== AUFGABE 1 ==
Bearbeite einen Abschnitt aus dem Dokumenttext: Beginne bei den Worten "Nur ca. 20 %" und höre nach "Bäumen am höchsten." auf. Setze dabei "Kommunalwald" an die Stelle von "Staatswald".
== AUFGABE 2 ==
Wie viele Habitatbäume pro Hektar sieht das hessische Habitatbaumkonzept laut Dokumenttext vor?
----- DOKUMENTTEXT -----
Nur ca. 20 % der Prozessschutzfläche der Naturschutzleitlinie werden nach gegenwärtiger Einschätzung (die Auswahl läuft derzeit noch) auf Kernflächen unter 5 ha Größe verteilt sein. 80 % erfüllen somit selbst die Forderung zur Mindestflächengröße von Altholzinseln. 73 %, wenn man den Nationalpark in der Flächenbilanz nicht berücksichtigt. Nur 1,5 % der Fläche der Kernflächen verteilt sich auf unter 1 ha große Waldbestandsteile. Meist sind dies nur kleinflächig vorhandene Sonderstrukturen oder standorte. Der Flächenmix stimmt also.
Panek kritisiert zudem das Habitatbaumkonzept Hessens mit drei Habitatbäumen pro Hektar. Auch hier gilt: Diese drei Bäume je Hektar sind ein Ausdruck der Abwägung aller Ziele, die im Staatswald verfolgt werden. Der Grenznutzen ist nach Auffassung der Verfasser bei den ersten drei Bäumen am höchsten.
----- DATENAUSZUG -----
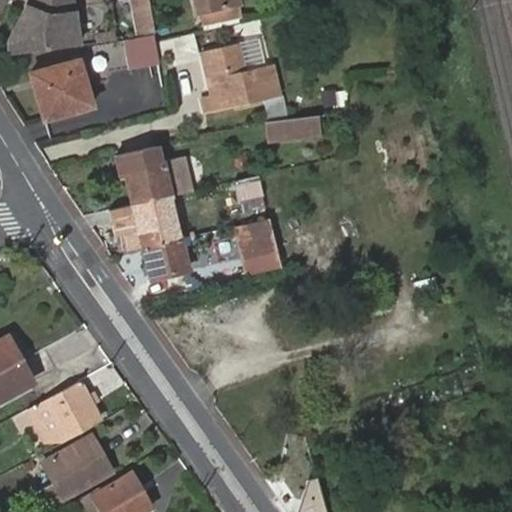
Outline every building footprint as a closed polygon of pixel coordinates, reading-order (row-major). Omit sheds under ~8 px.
[(129,0),(136,37),(153,34),(147,0),(129,0)] [(239,2),(238,0),(196,0),(198,11),(239,2)] [(78,45),(75,12),(45,14),(24,5),(6,39),(5,55),(32,52),(60,48),(78,45)] [(236,39),(261,34),(258,20),(233,25),(236,39)] [(158,63),(153,34),(136,37),(126,38),(130,68),(158,63)] [(248,68),(241,41),(198,51),(209,93),(198,96),(202,112),(281,94),(273,62),(248,68)] [(31,72),(44,122),(93,110),(80,60),(62,64),(61,58),(51,61),(52,67),(31,72)] [(119,87),(116,114),(134,115),(136,89),(119,87)] [(315,116),(260,119),(261,144),(316,141),(315,116)] [(160,161),(156,144),(114,154),(120,175),(125,173),(131,202),(164,195),(192,188),(184,155),(160,161)] [(260,190),(257,173),(230,179),(234,196),(260,190)] [(164,195),(131,202),(142,248),(175,240),(164,195)] [(252,222),(271,218),(269,205),(250,209),(252,222)] [(259,255),(275,251),(269,226),(253,229),(259,255)] [(175,240),(142,248),(150,279),(185,270),(178,239),(175,240)] [(31,359),(18,335),(5,342),(19,366),(31,359)] [(0,345),(0,404),(31,388),(19,366),(5,342),(0,345)] [(98,417),(78,381),(39,402),(60,438),(98,417)] [(42,464),(60,497),(108,470),(89,435),(42,462),(42,464)] [(101,490),(98,486),(87,491),(99,511),(140,511),(149,507),(131,473),(129,473),(101,490)]
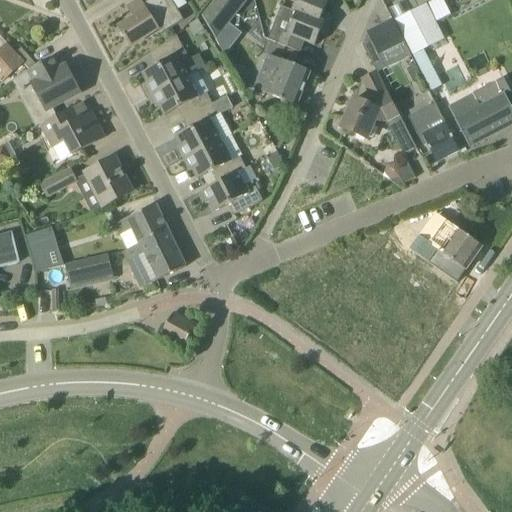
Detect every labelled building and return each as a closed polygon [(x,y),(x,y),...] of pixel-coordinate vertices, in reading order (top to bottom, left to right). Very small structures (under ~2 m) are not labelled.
[(184,22),(177,12),(169,0),(152,0),(143,6),(140,0),(128,8),(134,18),(119,28),(131,48),(158,31),(161,36),(184,22)] [(247,0),(217,0),(203,18),(216,40),(248,0),(247,0)] [(326,0),(293,0),(291,4),(295,5),(292,12),(292,13),(329,27),(333,18),(324,14),(329,1),(326,0)] [(405,2),(390,10),(396,21),(395,21),(412,56),(430,92),(441,87),(423,51),(444,40),(426,5),(411,13),(405,2)] [(292,13),(292,12),(281,8),(268,41),(299,53),(303,42),(315,47),(321,34),(325,36),(329,27),(292,13)] [(378,56),(404,43),(392,21),(367,34),(371,42),(378,56)] [(151,97),(187,78),(177,57),(185,53),(177,37),(155,52),(161,64),(142,74),(147,84),(145,85),(151,97)] [(0,52),(0,81),(2,83),(23,63),(7,46),(0,52)] [(311,73),(276,59),(269,56),(255,90),(297,107),(311,73)] [(46,112),(63,103),(81,94),(66,67),(63,68),(57,57),(27,73),(33,84),(32,85),(46,112)] [(412,145),(398,118),(400,117),(377,73),(376,74),(384,92),(362,103),(354,100),(341,129),(367,140),(376,120),(386,124),(401,151),(412,145)] [(198,99),(187,78),(151,97),(157,109),(160,107),(165,117),(184,107),(189,118),(212,106),(207,95),(198,99)] [(449,109),(469,147),(511,125),(511,109),(498,83),(483,91),(484,92),(449,109)] [(212,106),(189,118),(195,128),(176,138),(181,148),(178,149),(184,161),(221,142),(210,121),(218,117),(212,106)] [(427,145),(427,146),(437,164),(460,152),(436,106),(410,120),(422,144),(427,145)] [(91,114),(89,115),(70,125),(64,114),(46,123),(40,127),(52,150),(53,149),(60,163),(73,156),(104,139),(91,114)] [(0,169),(18,161),(9,142),(0,146),(0,169)] [(232,163),(221,142),(184,161),(190,173),(193,171),(198,181),(217,171),(222,181),(237,174),(238,174),(246,170),(240,158),(232,163)] [(86,175),(85,176),(102,208),(115,202),(132,193),(115,159),(86,174),(86,175)] [(416,179),(409,167),(403,170),(397,163),(387,165),(384,174),(390,180),(390,182),(399,188),(416,179)] [(52,180),(41,185),(48,198),(76,184),(77,184),(75,181),(70,170),(52,180)] [(215,213),(234,203),(240,214),(262,202),(252,183),(244,187),(238,174),(237,174),(222,181),(201,193),(207,205),(210,203),(215,213)] [(128,251),(168,231),(156,206),(116,225),(121,236),(128,251)] [(421,275),(447,294),(452,292),(456,287),(455,287),(482,248),(441,218),(430,234),(426,230),(424,233),(416,236),(402,226),(379,260),(396,272),(414,285),(421,275)] [(26,237),(37,273),(64,267),(52,229),(26,237)] [(168,231),(128,251),(124,253),(132,271),(148,264),(157,282),(186,268),(168,231)] [(0,268),(20,264),(12,234),(0,237),(0,268)] [(69,282),(89,277),(112,272),(108,257),(66,267),(69,282)] [(162,335),(185,348),(197,326),(174,313),(162,335)]
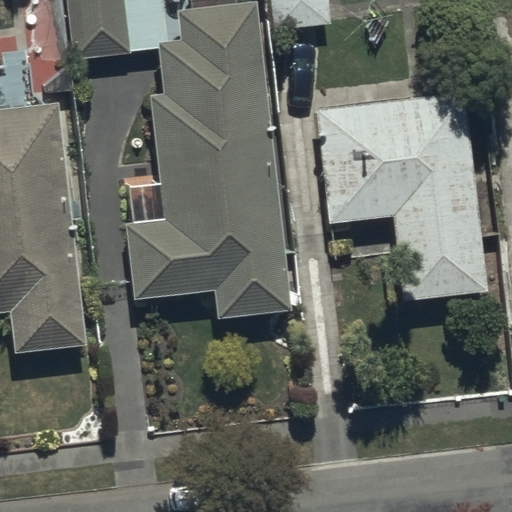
-----
== SCHRIFTLICHE ANTWORT 1 ==
Nur ca. 20 % der Prozessschutzfläche der Naturschutzleitlinie werden nach gegenwärtiger Einschätzung (die Auswahl läuft derzeit noch) auf Kernflächen unter 5 ha Größe verteilt sein. 80 % erfüllen somit selbst die Forderung zur Mindestflächengröße von Altholzinseln. 73 %, wenn man den Nationalpark in der Flächenbilanz nicht berücksichtigt. Nur 1,5 % der Fläche der Kernflächen verteilt sich auf unter 1 ha große Waldbestandsteile. Meist sind dies nur kleinflächig vorhandene Sonderstrukturen oder standorte. Der Flächenmix stimmt also.
Panek kritisiert zudem das Habitatbaumkonzept Hessens mit drei Habitatbäumen pro Hektar. Auch hier gilt: Diese drei Bäume je Hektar sind ein Ausdruck der Abwägung aller Ziele, die im Kommunalwald verfolgt werden. Der Grenznutzen ist nach Auffassung der Verfasser bei den ersten drei Bäumen am höchsten.

== SCHRIFTLICHE ANTWORT 2 ==
Drei Habitatbäume pro Hektar.